Screening of the candidate lncRNAs in the ovine hypothalamus transcriptome. (A) 522,061 transcripts were assembled and 11,965 putative non-coding transcripts were retained for the next analysis after five steps filtering. (B) lncRNAs identification was also used in CPC, PFAM, and CNCI.

FIGURE 4

Characterization of candidate lncRNA and mRNA. (A–C) Length, exon number, open reading frame (ORF) length distribution of mRNA, annotated lncRNA, and novel lncRNA. (D) violin plot of expression level about mRNAs, annotated-lncRNAs, and novel-lncRNAs.

FIGURE 5

Top enriched Gene Ontology (GO) terms of differentially expressed mRNA between the short photoperiod and long photoperiod in the hypothalamus of Sunite sheep. The GO terms in (A–F) are from SP42 vs. LP42, SP42 vs. SP-LP3, SP42 vs. SP-LP7, SP42 vs. SP-LP15, SP42 vs. SP-LP21, and SP42 vs. SP-LP42, respectively.

FIGURE 6

Top enriched Gene Ontology (GO) terms of differentially expressed lncRNAs between the short photoperiod and long photoperiod in the hypothalamus of Sunite sheep. The GO terms in (A–F) are from SP42 vs. LP42, SP42 vs. SP-LP3, SP42 vs. SP-LP7, SP42 vs. SP-LP15, SP42 vs. SP-LP21, and SP42 vs. SP-LP42, respectively.

FIGURE 7

KEGG analysis of differentially expressed mRNAs and lncRNAs targets in hypothalamus about photoperiod responsiveness. (A) Five of the top KEGG enrichment pathway for differentially expressed mRNAs; (B) three to five of the top KEGG enrichment pathway for differentially expressed lncRNA targets. The longitudinal axis represents the enrichment pathways in different compared groups, and the horizontal axis represents the rich factor of these pathways.
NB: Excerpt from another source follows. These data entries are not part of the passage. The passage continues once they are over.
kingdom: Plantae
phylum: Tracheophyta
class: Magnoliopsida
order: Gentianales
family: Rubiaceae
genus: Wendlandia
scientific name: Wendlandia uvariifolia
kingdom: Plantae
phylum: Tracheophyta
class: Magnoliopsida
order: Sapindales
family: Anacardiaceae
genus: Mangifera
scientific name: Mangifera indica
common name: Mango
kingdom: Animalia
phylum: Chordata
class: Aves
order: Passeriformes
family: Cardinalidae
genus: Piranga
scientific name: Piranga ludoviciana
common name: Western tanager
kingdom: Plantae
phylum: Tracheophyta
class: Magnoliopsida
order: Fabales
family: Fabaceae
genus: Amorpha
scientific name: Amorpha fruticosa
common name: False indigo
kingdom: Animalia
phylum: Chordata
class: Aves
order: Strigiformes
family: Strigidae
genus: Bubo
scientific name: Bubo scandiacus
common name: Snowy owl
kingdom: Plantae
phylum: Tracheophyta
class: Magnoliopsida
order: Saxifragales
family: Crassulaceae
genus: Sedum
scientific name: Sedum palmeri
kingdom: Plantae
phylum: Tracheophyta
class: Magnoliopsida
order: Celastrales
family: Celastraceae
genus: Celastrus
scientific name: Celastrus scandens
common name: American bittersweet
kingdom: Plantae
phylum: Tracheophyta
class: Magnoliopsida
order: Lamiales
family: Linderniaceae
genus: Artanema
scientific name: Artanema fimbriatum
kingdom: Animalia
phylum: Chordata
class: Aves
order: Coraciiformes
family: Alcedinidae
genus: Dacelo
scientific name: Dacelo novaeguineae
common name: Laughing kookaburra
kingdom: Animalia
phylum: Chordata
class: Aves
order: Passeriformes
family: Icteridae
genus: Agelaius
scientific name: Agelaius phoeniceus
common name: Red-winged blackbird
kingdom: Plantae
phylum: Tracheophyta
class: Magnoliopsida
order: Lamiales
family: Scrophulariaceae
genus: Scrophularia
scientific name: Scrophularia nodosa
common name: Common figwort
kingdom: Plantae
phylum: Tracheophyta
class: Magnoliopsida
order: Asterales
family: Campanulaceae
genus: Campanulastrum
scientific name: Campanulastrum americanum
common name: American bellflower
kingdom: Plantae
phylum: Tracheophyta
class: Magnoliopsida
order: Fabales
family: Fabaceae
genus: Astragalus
The spot size and color represent the number of differentially expressed genes and statistical significance of each pathway, respectively.

FIGURE 8

Interaction network in the hypothalamus about ovine photoperiod responsiveness and estrous seasonality. (A) mRNA–mRNA interaction network involved in photoperiodic responsiveness, the arrow direction represents the targeting direction; (B) lncRNA–mRNA interaction network related to ovine estrus regulation with the photoperiodic change. Circles and “V” represent mRNAs and lncRNAs, red and green represent upregulated and downregulated transcripts, respectively, and the arrow indicates the direction of the target relationship.